Australian Ethical’s funds under management (FUM) slumped 1 per cent to $13.1 billion in the three months to 31 March.
Namely, the March quarter ended with $4.17 billion FUM for its investments business – down from $4.29 billion at the end of last year, and $8.92 billion for its superannuation business, which slipped from $8.96 billion.
However, Aus Ethical said its super business and values-aligned channel proved resilient over the quarter, reporting positive retail and wholesale flows of $110 million.
According to the investment manager, continued superannuation guarantee contributions provided insulation during challenging market conditions and helped to maintain flows.
Moreover, market volatility over the quarter saw the ASX 300 lose some 4 per cent. Aus Ethical confirmed its diversified asset base – which encompasses international equities, private markets, fixed income and local equities – saw a comparatively better, but still negative investment performance of -1.6 per cent for the quarter, or -$220 million.

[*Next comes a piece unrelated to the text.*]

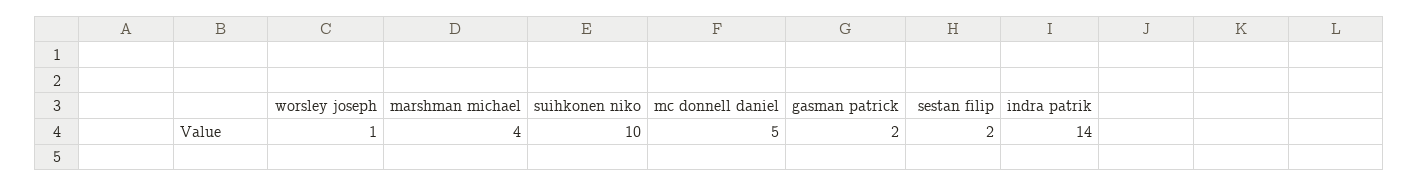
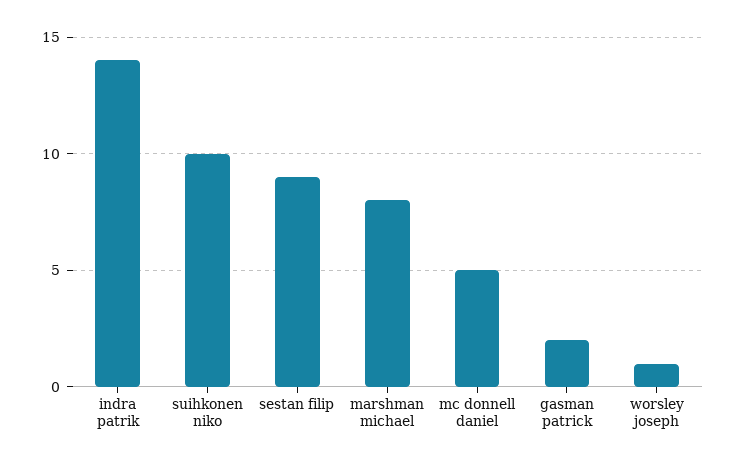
marshman michael: 4 -> 8
sestan filip: 2 -> 9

At the same time, the period witnessed net institutional outflows of some $60 million, which related to fixed income funds and mandates.
“This was driven by an institutional client’s working capital requirements and mortgage capital management. These funds are low margin and the impact on revenue is slight,” it said.
Notably the ethical investment manager continues to see traction in their channel for values-aligned organisations, adding $30 million during the quarter and offsetting redemptions in managed funds and investment products. Net flows into the non-super investment products were $1 million.
Managing director John McMurdo added on Wednesday: “In what has become a challenging market environment, I am pleased that our diversified business model and asset base continues to be resilient with FUM down only 1 per cent to $13.10 billion.
“Regardless of the context, we remain firmly focused on investing in line with our Ethical Charter as we have done for over 38 years and during which we have proven that investing ethically delivers over the long term and during various economic and geopolitical cycles.
“We remain focused on our strategy which continues to deliver positive outcomes for our various stakeholders,” the managing director added.
Meanwhile, and following the resumption of marketing campaigns post the super administration transition to GROW, Aus Super’s member base grew over the period.
It also confirmed that super outflows have moderated since the completion, which saw the transition of some 100,00 members from the Mercer platform to GROW Inc in the second quarter.
In its half-year results, released in February, Aus Ethical said its super channel flows were “predictably below” the comparative half, given its regular marketing program was scaled back during the seven-week limited service period covering the transition.
“While this transition is now complete and operational, improvements to the digital experience to lift rollovers from new members are a key focus area during the fourth quarter,” the firm said.